■ Brief ■
Using the listing below, report how many lines hold the word "female", and nothing else.

■ Provided data ■

- - - - -

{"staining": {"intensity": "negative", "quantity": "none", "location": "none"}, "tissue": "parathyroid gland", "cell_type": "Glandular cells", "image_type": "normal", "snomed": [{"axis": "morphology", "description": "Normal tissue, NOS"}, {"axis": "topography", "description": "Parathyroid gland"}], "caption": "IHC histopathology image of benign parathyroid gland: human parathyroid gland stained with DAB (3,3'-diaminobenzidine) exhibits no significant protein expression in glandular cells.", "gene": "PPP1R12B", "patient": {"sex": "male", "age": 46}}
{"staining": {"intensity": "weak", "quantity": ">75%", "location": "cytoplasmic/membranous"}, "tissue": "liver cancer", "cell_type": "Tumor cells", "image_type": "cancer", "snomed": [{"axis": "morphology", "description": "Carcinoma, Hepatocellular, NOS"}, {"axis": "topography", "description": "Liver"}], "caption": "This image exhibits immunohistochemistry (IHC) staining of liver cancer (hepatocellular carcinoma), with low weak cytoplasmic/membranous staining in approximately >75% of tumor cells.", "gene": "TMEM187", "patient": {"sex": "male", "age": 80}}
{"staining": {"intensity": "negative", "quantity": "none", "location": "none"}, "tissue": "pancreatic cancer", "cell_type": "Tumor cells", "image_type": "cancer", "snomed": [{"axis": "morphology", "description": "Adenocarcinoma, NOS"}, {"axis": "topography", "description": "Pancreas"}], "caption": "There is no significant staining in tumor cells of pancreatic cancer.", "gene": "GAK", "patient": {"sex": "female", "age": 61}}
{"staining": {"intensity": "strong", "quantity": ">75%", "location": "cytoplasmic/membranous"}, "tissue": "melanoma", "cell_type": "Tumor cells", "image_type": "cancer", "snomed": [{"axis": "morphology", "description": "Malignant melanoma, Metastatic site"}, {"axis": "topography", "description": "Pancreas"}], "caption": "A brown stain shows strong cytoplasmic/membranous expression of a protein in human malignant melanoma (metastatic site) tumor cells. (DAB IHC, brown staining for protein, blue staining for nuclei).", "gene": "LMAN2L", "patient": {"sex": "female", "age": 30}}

- - - - -

■ Your response ■
2